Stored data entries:
----
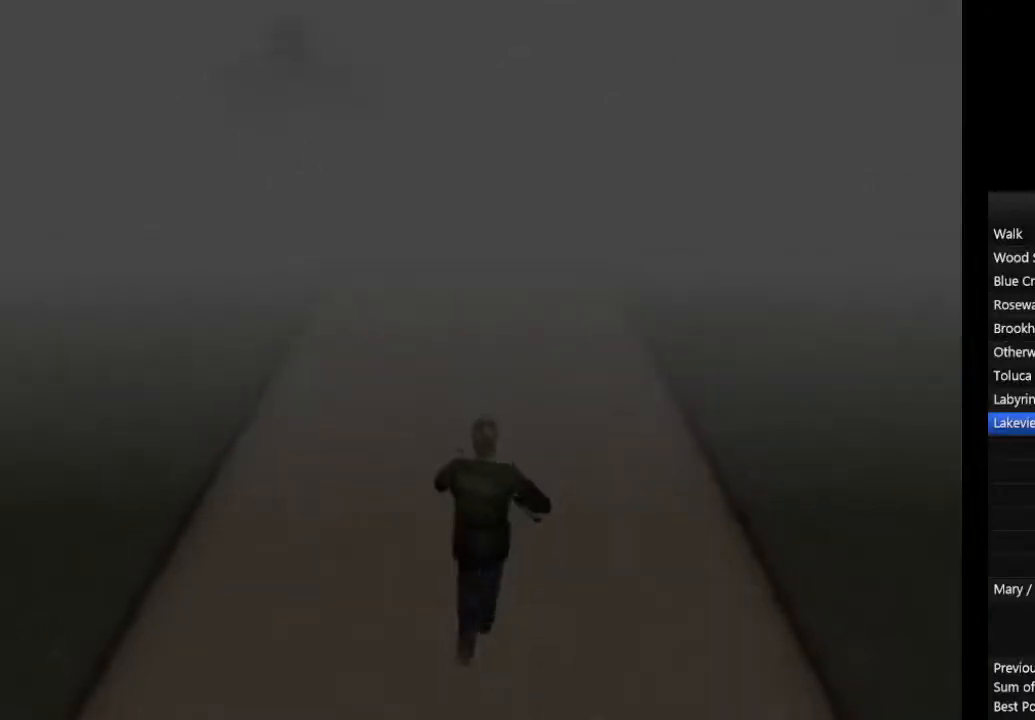
Gameplay with a controller (PlayStation layout); each line is a JSON object with the inputs held at the frame after it. "events" lists button and stick changes between this image and that frame as [ms after this image, input, new state], when the widget could be followed in between. Not read: L2 R3.
{"buttons": ["CIRCLE"], "left_stick": "up-left", "right_stick": "center", "events": [[133, "left_stick", "up-left"]]}
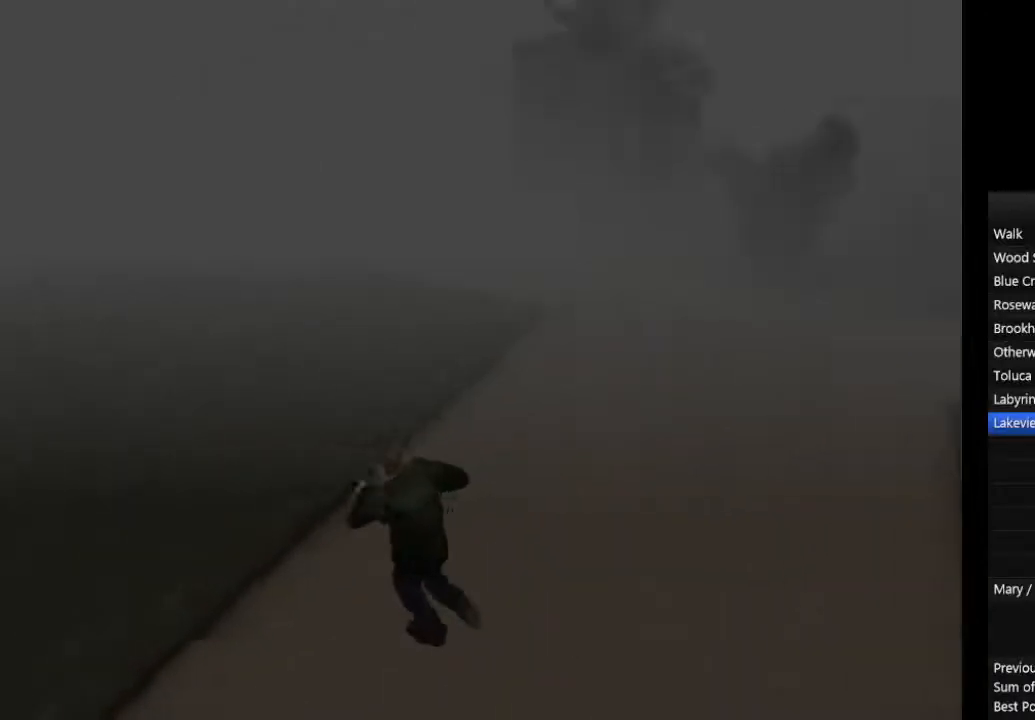
{"buttons": ["CIRCLE"], "left_stick": "up-left", "right_stick": "center", "events": []}
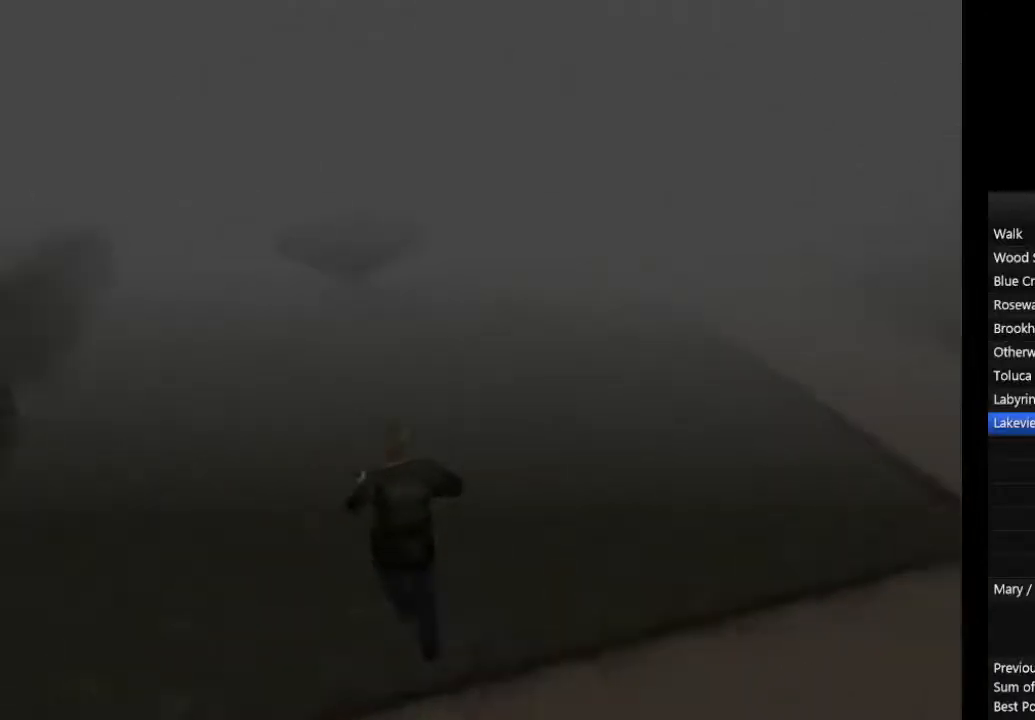
{"buttons": ["CIRCLE"], "left_stick": "up", "right_stick": "center", "events": [[433, "left_stick", "up"]]}
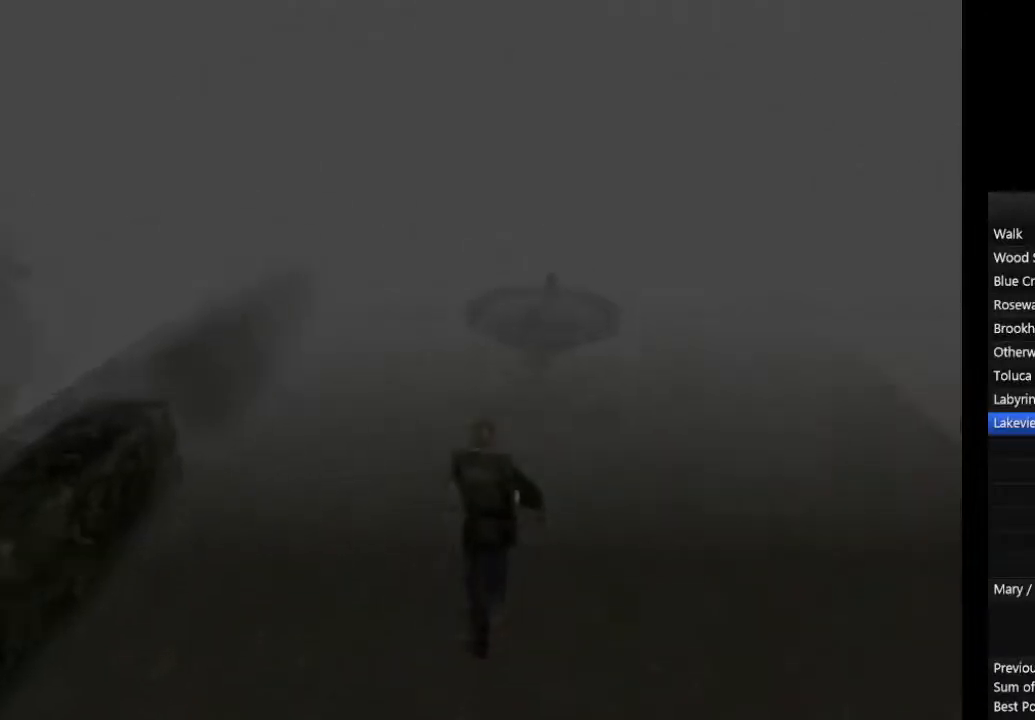
{"buttons": ["CIRCLE"], "left_stick": "up", "right_stick": "center", "events": []}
----
Filter the records down to the lines containing the word "center", and copy those.

### Task solution
{"buttons": ["CIRCLE"], "left_stick": "up-left", "right_stick": "center", "events": [[133, "left_stick", "up-left"]]}
{"buttons": ["CIRCLE"], "left_stick": "up-left", "right_stick": "center", "events": []}
{"buttons": ["CIRCLE"], "left_stick": "up", "right_stick": "center", "events": [[433, "left_stick", "up"]]}
{"buttons": ["CIRCLE"], "left_stick": "up", "right_stick": "center", "events": []}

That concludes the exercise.